**About this exercise:** From the data that follows, report how many lines hold the string "drag", giving only the number.
[[ Available data, beginning ]]
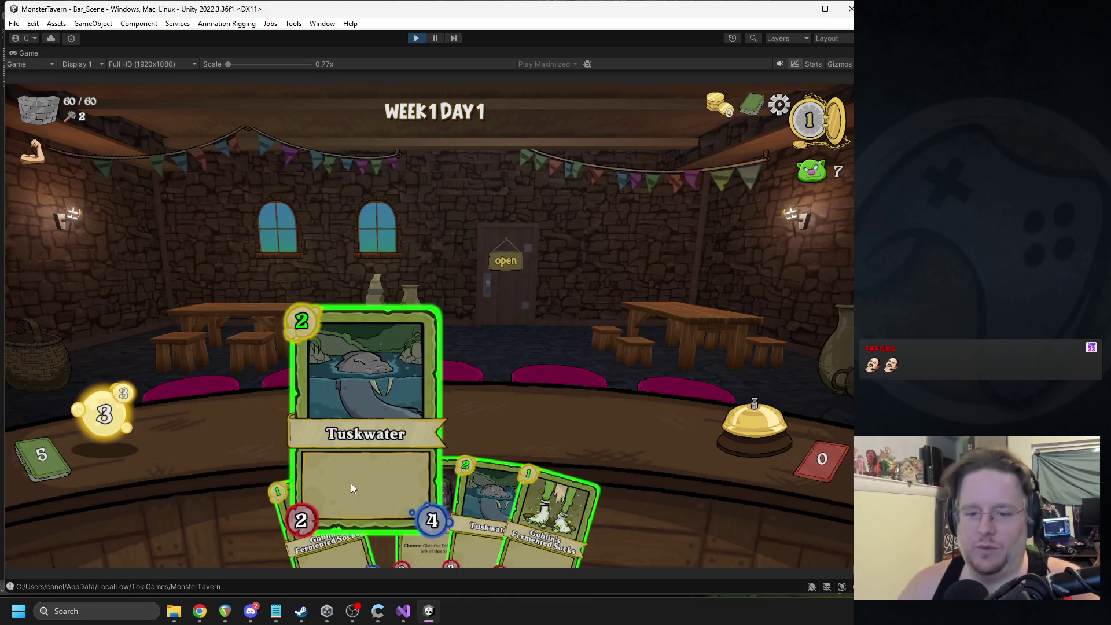
mouse_move(104, 424)
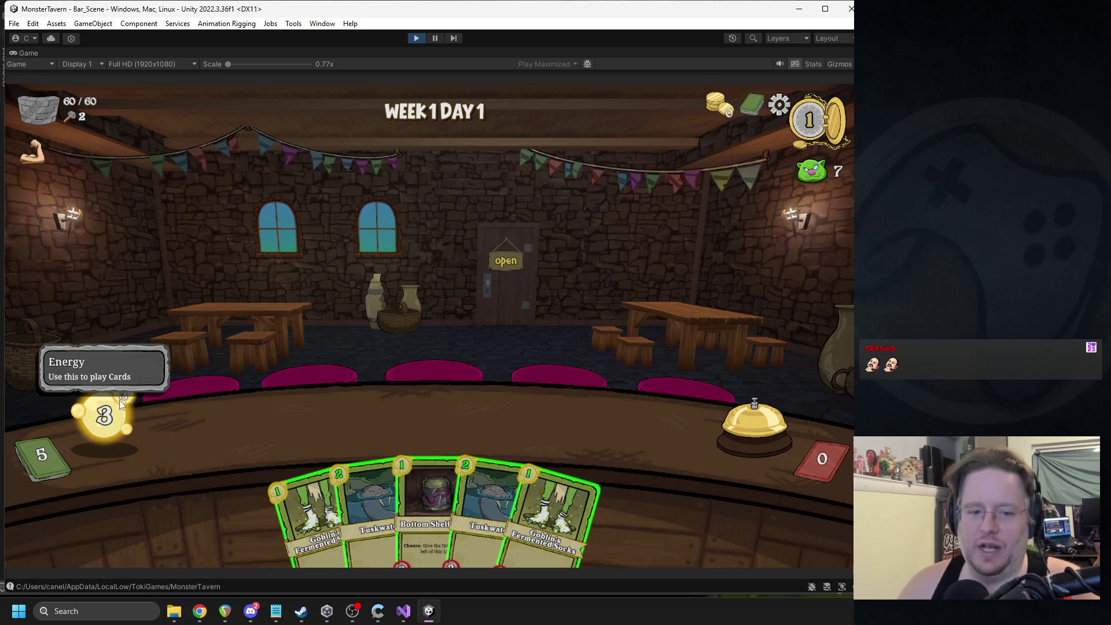
drag(373, 503, 258, 431)
drag(321, 515, 355, 427)
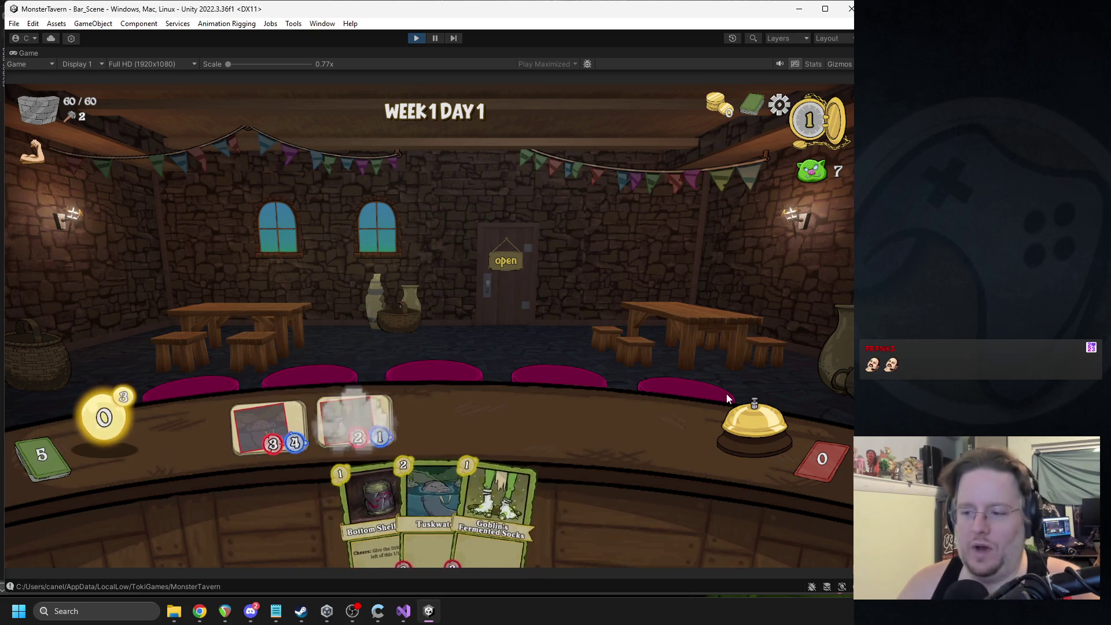
Step: Ring the bell to end two turns, then stop the playtest
click(741, 422)
mouse_move(135, 391)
[[ Available data, end ]]
**Exercise result:** 2